Like others in the city, the hospital is operating at full capacity with its staff working 24-hour shifts.

About 128 earthquake victims were taken to the hospital after last Saturday's 7.8-magnitude quake. Ten were already dead on arrival, said the hospital's registrar, Dr Philip Shyam Ranjit.

The hospital would soon run out of medicine, including antibiotics and painkillers, hospital officials said. There has been no help yet from the government, they added.

"But more than our needs, the problem is this panic," Dr Baidya said.
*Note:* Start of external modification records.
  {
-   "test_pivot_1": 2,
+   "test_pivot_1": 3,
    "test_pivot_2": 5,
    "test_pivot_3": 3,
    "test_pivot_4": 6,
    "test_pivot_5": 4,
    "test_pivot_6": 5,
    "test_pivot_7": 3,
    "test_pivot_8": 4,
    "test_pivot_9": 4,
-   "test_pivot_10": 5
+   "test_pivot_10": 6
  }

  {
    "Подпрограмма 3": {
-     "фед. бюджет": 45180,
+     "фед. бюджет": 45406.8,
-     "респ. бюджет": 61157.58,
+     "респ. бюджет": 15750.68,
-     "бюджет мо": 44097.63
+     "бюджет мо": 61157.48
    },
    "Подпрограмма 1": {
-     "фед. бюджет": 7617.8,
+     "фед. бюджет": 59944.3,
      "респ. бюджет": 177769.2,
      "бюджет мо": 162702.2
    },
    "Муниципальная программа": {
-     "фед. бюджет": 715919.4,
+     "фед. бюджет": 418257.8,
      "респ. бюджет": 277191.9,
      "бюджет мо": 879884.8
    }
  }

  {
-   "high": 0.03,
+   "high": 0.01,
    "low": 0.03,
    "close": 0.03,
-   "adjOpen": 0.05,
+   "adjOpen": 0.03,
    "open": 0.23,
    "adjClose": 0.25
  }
Dr Ranjit said the hospital has had to turn away quake victims, but would offer primary care where necessary. It was also giving out medicine free of charge.

"There are big problems," he said. "We don't have electricity; we are running on generators and, for that, we have to find and buy diesel.
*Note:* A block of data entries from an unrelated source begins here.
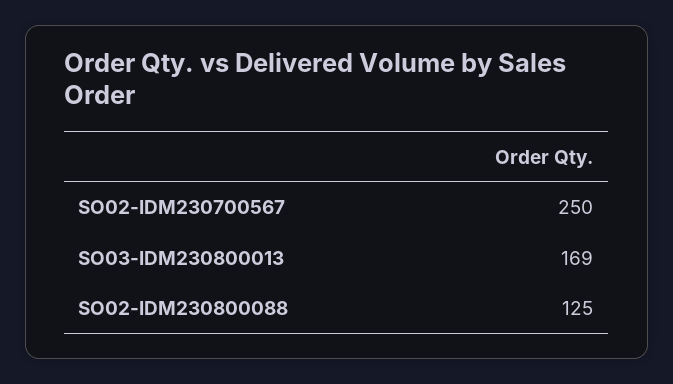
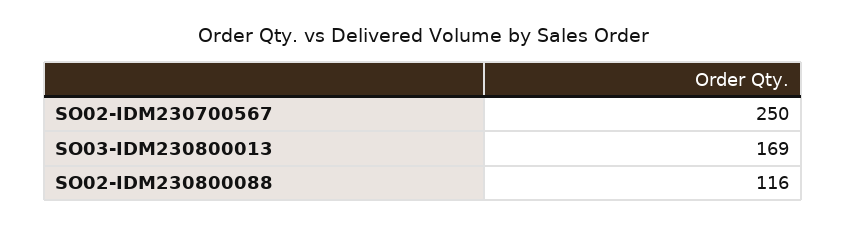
  {
    "SO02-IDM230700567": 250,
    "SO03-IDM230800013": 169,
-   "SO02-IDM230800088": 125
+   "SO02-IDM230800088": 116
  }

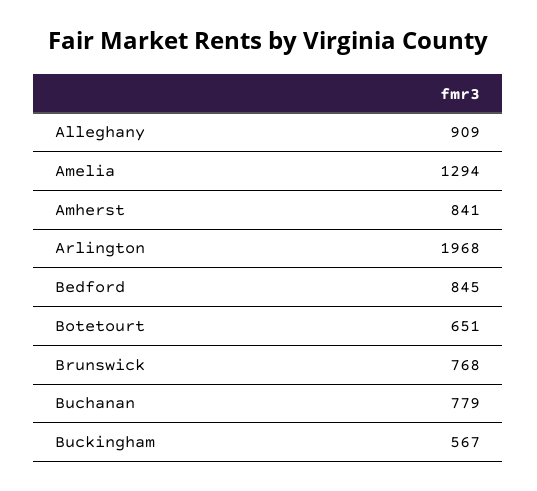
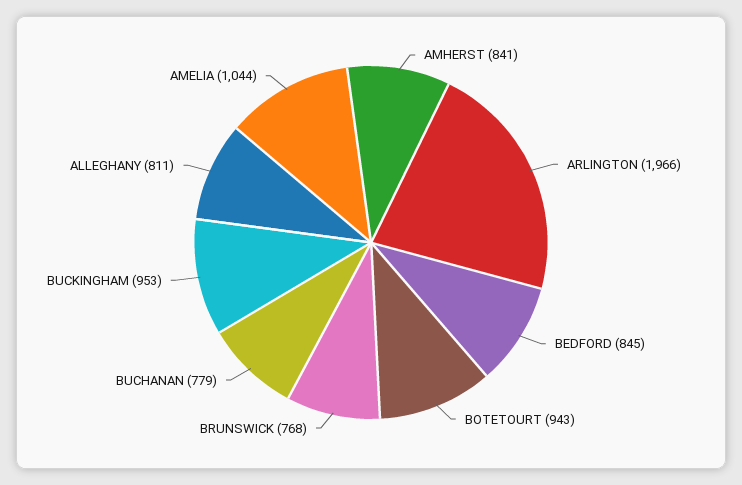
  {
-   "Alleghany": 909,
+   "Alleghany": 811,
-   "Amelia": 1294,
+   "Amelia": 1044,
    "Amherst": 841,
-   "Arlington": 1968,
+   "Arlington": 1966,
    "Bedford": 845,
-   "Botetourt": 651,
+   "Botetourt": 943,
    "Brunswick": 768,
    "Buchanan": 779,
-   "Buckingham": 567
+   "Buckingham": 953
  }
"Till now, there has been no assistance from the government, though yesterday, officials came and took notes of what we need."

The Nepal Red Cross has supplied some tents, he said, but the hospital's stocks of antibiotics and painkillers are running low.

Nearby, at the sprawling old parade ground called Tundhikhel, a tent city has sprung up since last Saturday afternoon.

Colonel Prayog Rana of the Nepalese army arrived only yesterday to take charge. Tents and field toilets have been hastily erected for the 3,000 to 4,000 people there.

"We aim to put up 50 tents," he told The Straits Times.

Among the motley crowd at Tundhikhel is Ms Neesha Bhattarai, 18, who moved there with her parents, brother and younger sister following a powerful aftershock on Sunday.

"Our house in Bhothahiti cracked during the earthquake," she said. "Everyone was running around and there was nobody to help us, so we came here on Saturday and returned home on Sunday - but then, there was the big aftershock. So we decided to move here," she said.

"The aftershock was scary," she added. "And then it was raining all night."

She said she was glad the army was in charge.

Col Rana said: "We need food mostly, and then water, and sanitation and hygiene.

"A committee has been formed to coordinate all this. There is actually plenty of water, but coordination is a problem."